==== TEXT SHOWN

Apex Legends burst out of the gate with a ferocity that the battle royale genre hasn’t seen in a long time. This wasn’t the pioneering-but-clunky first attempts at the genre like PlayerUnknown’s Battlegrounds, nor was it the slow-but-unceasing dominance of Fortnite: Battle Royale, Apex is something different. Apex Legends feels like a game from ten years in the future, where our understandings of the battle royale genre have moved beyond the petty bugs and design foibles of today.
Instead, Apex Legends oozes polish. It’s fast, it’s relatively bug-free, it looks and sounds incredible, it has a game-changingly good contextual communication system, and perhaps most interestingly it’s managed to graft a character-focused roster onto a battle royale design more elegantly and effectively than its closest genre competitor in Call Of Duty’s Blackout mode or representation-discourse-regular Overwatch.
It’s not hard to see the comparisons between Apex Legends and Blizzard’s team shooter Overwatch, even if the differences in gameplay style are immediately obvious. Both games sport a roster of colorful and diverse characters, who reveal their backgrounds and personalities through quips, animations, and various combat differences. Both games have a focus on “fun” even though their characters are effectively told to enter deathmatches against each other regularly. Both games have a plucky and supportive robot teammate.
But where Overwatch has clumsily lurched toward revealing characters as queer, and has yet to include a single black woman character among an otherwise extremely racially diverse lineup (going so far as to show pieces of prerelease character art that depict known white characters in art styles that would suggest that they were black at some point during design), Apex Legends effortlessly launched their own roster with two characters confirmed as queer and only a single male character with lighter skin (jury’s out on whether or not Mirage is actually a white guy, and I’m comfortable with that for now).

========
==== DATASET ENTRIES

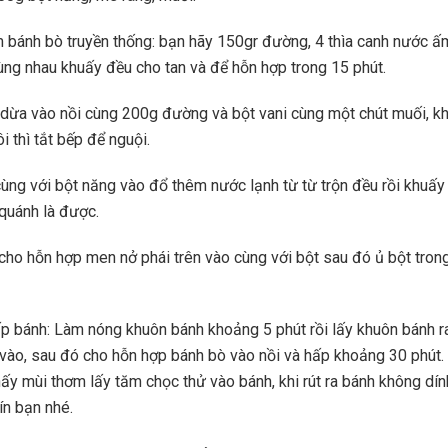
 bánh bò truyền thống: bạn hãy 150gr đường, 4 thìa canh nước ấ
ng nhau khuấy đều cho tan và để hỗn hợp trong 15 phút.
dừa vào nồi cùng 200g đường và bột vani cùng một chút muối, k
i thì tắt bếp để nguội.
ùng với bột năng vào đổ thêm nước lạnh từ từ trộn đều rồi khuấy 
quánh là được.
cho hỗn hợp men nở phái trên vào cùng với bột sau đó ủ bột tro
 bánh: Làm nóng khuôn bánh khoảng 5 phút rồi lấy khuôn bánh ra
 vào, sau đó cho hỗn hợp bánh bò vào nồi và hấp khoảng 30 phút.
hấy mùi thơm lấy tăm chọc thử vào bánh, khi rút ra bánh không dí
ín bạn nhé.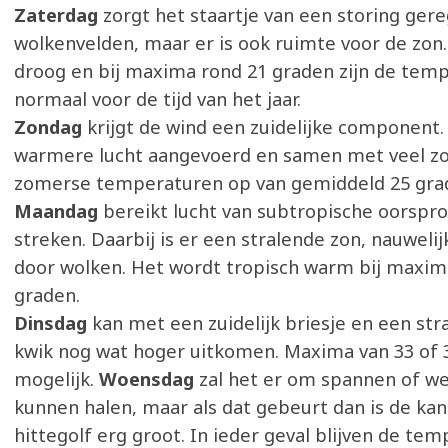
Zaterdag
zorgt het staartje van een storing ger
wolkenvelden, maar er is ook ruimte voor de zon. 
droog en bij maxima rond 21 graden zijn de tem
normaal voor de tijd van het jaar.
Zondag
krijgt de wind een zuidelijke component.
warmere lucht aangevoerd en samen met veel zon
zomerse temperaturen op van gemiddeld 25 gra
Maandag
bereikt lucht van subtropische oorspr
streken. Daarbij is er een stralende zon, nauweli
door wolken. Het wordt tropisch warm bij maxim
graden.
Dinsdag
kan met een zuidelijk briesje en een str
kwik nog wat hoger uitkomen. Maxima van 33 of 3
mogelijk.
Woensdag
zal het er om spannen of w
kunnen halen, maar als dat gebeurt dan is de ka
hittegolf erg groot. In ieder geval blijven de te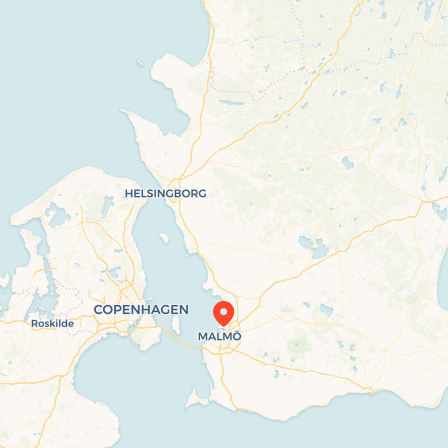
Travelers’ Map is loading…
If you see this after your page is loaded completely, leafletJS files are missing.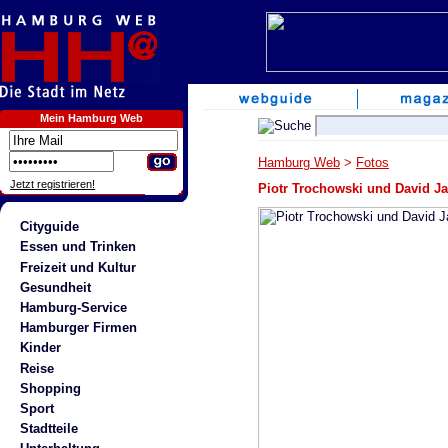
Mein Hamburg Web
Hamburg Web
>
Fotos
Jetzt registrieren!
Piotr Trochowski und David J
Cityguide
Essen und Trinken
Freizeit und Kultur
Gesundheit
Hamburg-Service
Hamburger Firmen
Kinder
Reise
Shopping
Sport
Stadtteile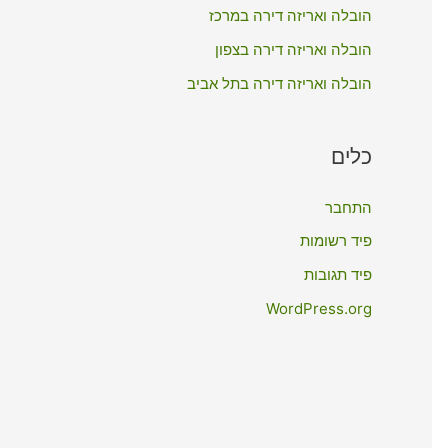
:
הובלה ואריזה דירה במרכז
הובלה ואריזה דירה בצפון
הובלה ואריזה דירה בתל אביב
כלים
התחבר
פיד רשומות
פיד תגובות
WordPress.org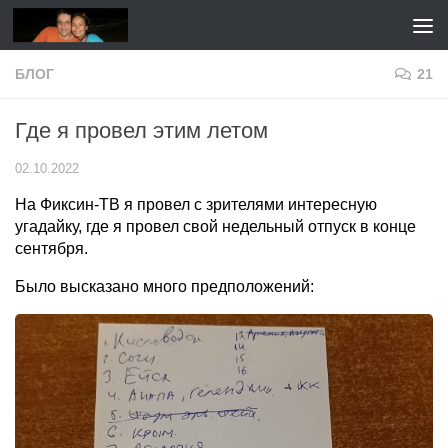
Перейти к содержимому
БЛОГ
21
Где я провел этим летом
02.10.2022
На Фиксин-ТВ я провел с зрителями интересную
угадайку, где я провел свой недельный отпуск в конце
сентября.
Было высказано много предположений: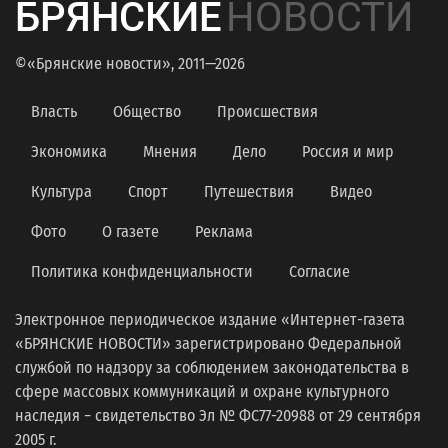
БРЯНСКИЕ
НОВОСТИ
©«Брянские новости», 2011—2026
Власть
Общество
Происшествия
Экономика
Мнения
Дело
Россия и мир
Культура
Спорт
Путешествия
Видео
Фото
О газете
Реклама
Политика конфиденциальности
Согласие
Электронное периодическое издание «Интернет-газета
«БРЯНСКИЕ НОВОСТИ» зарегистрировано Федеральной
службой по надзору за соблюдением законодательства в
сфере массовых коммуникаций и охране культурного
наследия − свидетельство Эл № ФС77-20988 от 29 сентября
2005 г.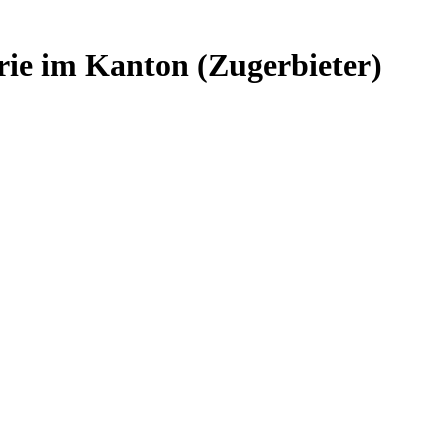
lerie im Kanton (Zugerbieter)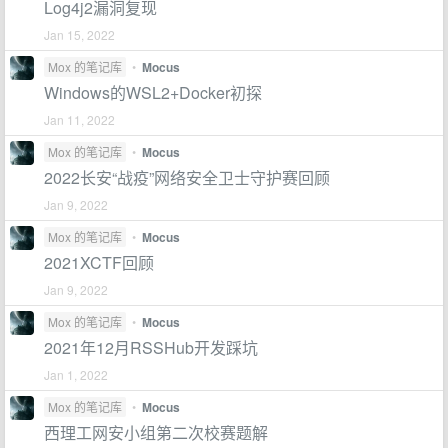
Log4j2漏洞复现
Jan 15, 2022
Mox 的笔记库
•
Mocus
Windows的WSL2+Docker初探
Jan 11, 2022
Mox 的笔记库
•
Mocus
2022长安“战疫”网络安全卫士守护赛回顾
Jan 9, 2022
Mox 的笔记库
•
Mocus
2021XCTF回顾
Jan 9, 2022
Mox 的笔记库
•
Mocus
2021年12月RSSHub开发踩坑
Jan 1, 2022
Mox 的笔记库
•
Mocus
西理工网安小组第二次校赛题解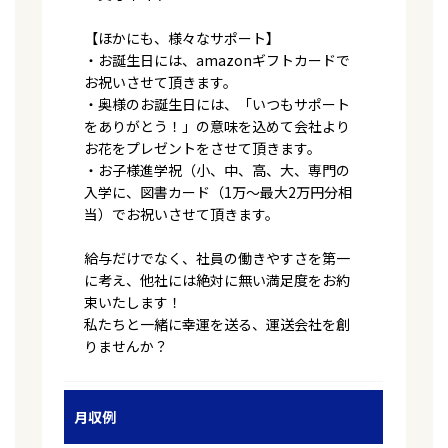
【ほかにも、様々なサポート】
・お誕生日には、amazonギフトカードで
お祝いさせて頂きます。
・奥様のお誕生日には、「いつもサポート
をありがとう！」の意味を込めて会社より
お花をプレゼントをさせて頂きます。
・お子様進学祝（小、中、高、大、専門の
入学に、図書カード（1万～最大2万円分相
当）でお祝いさせて頂きます。
給与だけでなく、社員の働きやすさを第一
に考え、他社には絶対に無い満足度をお約
束いたします！
私たちと一緒に幸運を送る、運送会社を創
りませんか？
月収例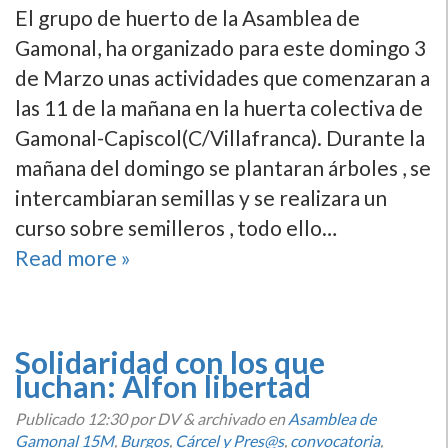
El grupo de huerto de la Asamblea de
Gamonal, ha organizado para este domingo 3
de Marzo unas actividades que comenzaran a
las 11 de la mañana en la huerta colectiva de
Gamonal-Capiscol(C/Villafranca). Durante la
mañana del domingo se plantaran árboles , se
intercambiaran semillas y se realizara un
curso sobre semilleros , todo ello…
Read more »
Solidaridad con los que
luchan: Alfon libertad
Publicado
12:30
por DV
&
archivado en
Asamblea de
Gamonal 15M
,
Burgos
,
Cárcel y Pres@s
,
convocatoria
,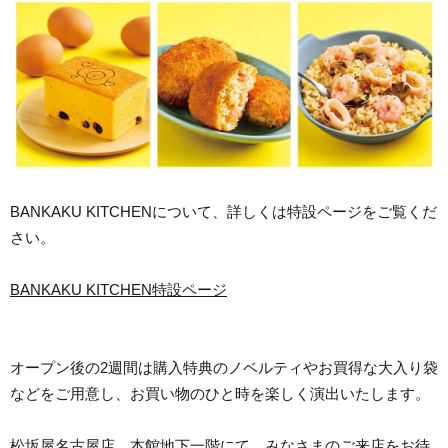
BANKAKU KITCHENについて、詳しくは特設ページをご覧くだ
さい。
BANKAKU KITCHEN特設ページ
オープン後の2週間は購入特典のノベルティやお買得な大入り袋
などをご用意し、お買い物のひと時を楽しく演出いたします。
松坂屋名古屋店 本館地下一階にて、みなさまのご来店をお待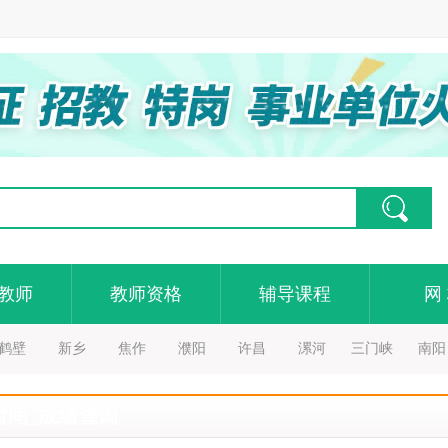
教师
教师资格
辅导课程
网
鹤壁
新乡
焦作
濮阳
许昌
漯河
三门峡
南阳
时间_成绩查询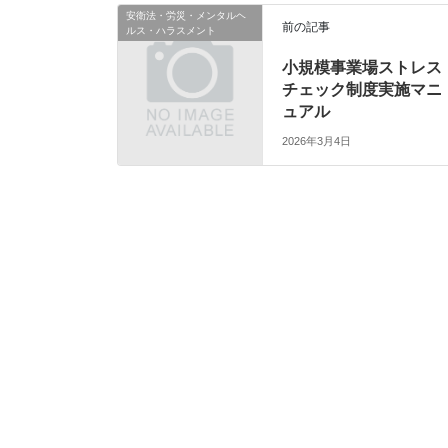
安衛法・労災・メンタルヘ
前の記事
ルス・ハラスメント
小規模事業場ストレス
チェック制度実施マニ
ュアル
2026年3月4日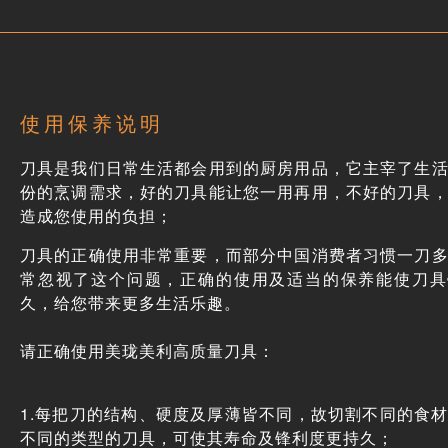
使用保养说明
刀具是我们日常生活都会用到的厨房用品，它主宰了生
份的烹调需求，好的刀具能让您一用再用，不好的刀具
造成您使用的负担；
刀具的正确使用非常重要，而部分中国消费者习惯一刀
常忽视了这个问题，正确的使用及适当的保养能使刀具
久，给您带来更多生活乐趣。
请正确使用美珑美利高质量刀具：
1.每把刀的结构、硬度及厚薄皆不同，故切割不同的食
不同的类型的刀具，可使其寿命及锋利度更持久；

========

» WORK TO BE COMPLETED: Extend the piece on Apex Legends and Overwatch beyond its last sentence. The records were taken from a different source than the text.

» ANSWER:
These aren’t major, game-changing decisions. They’re, honestly, almost inconsequential to the overall arc of the game, either on a match-by-match basis or within the game’s larger narrative storytelling. Which makes the reluctance by Blizzard to reveal character’s sexual identities or to add characters of underrepresented racial backgrounds feel all the more antiquated and sluggish in comparison.
Where Blizzard has yet to include a single playable black woman in Overwatch’s current twenty-nine heroes, Apex launched the game with two—the soldier Bangalore and the combat medic Lifeline. Where Blizzard took six months to reveal that Tracer had a girlfriend, and three years to reveal that Soldier 76 was gay, Apex Legends’ starting roster includes Gibraltar (whose backstory confirms that he has a boyfriend) and Bloodhound, who uses they/them pronouns and has been confirmed as nonbinary by community manager Jay Frechette, as well as Bloodhound’s voice actor.
The fact of the matter is that these things shouldn’t be considered revolutionary. They aren’t, really, as I’ve mentioned. They’re the smallest steps that a game can make in order to consider itself a reasonable representation of an actual playerbase. It’s the type of thing that gets massive backlash if it’s even mentioned to a certain vocal (and toxic) portion of the “gaming community”, but that backlash isn’t indicative of a huge step forward—it’s indicative of an audience that is bigoted and uncomfortable with realistic representations of marginalized identities within games.
What Respawn has done with Apex Legends is not so much a giant leap forward in queer or nonwhite characters so much as it is a glaring sign of how far behind other games are. For a game as big globally as Overwatch, the fact that it hides character sexualities behind months of fan theories and speculation, only to dramatically reveal marginalized aspects of characters when it is determined most safe to do so, is cowardly and frustrating to deal with as a fan.
What Apex did was show how ridiculously simple it is to just do things better from the start instead of waiting until a game achieves sufficient popularity in the mainstream to “earn” a gay or black character. In a representational landscape where even the smallest steps feel like giant leaps, I’m more than happy to take what I can get, but Respawn’s nonchalant attitude toward diverse inclusion is a breath of fresh air in an otherwise frustratingly slow-to-change gaming space.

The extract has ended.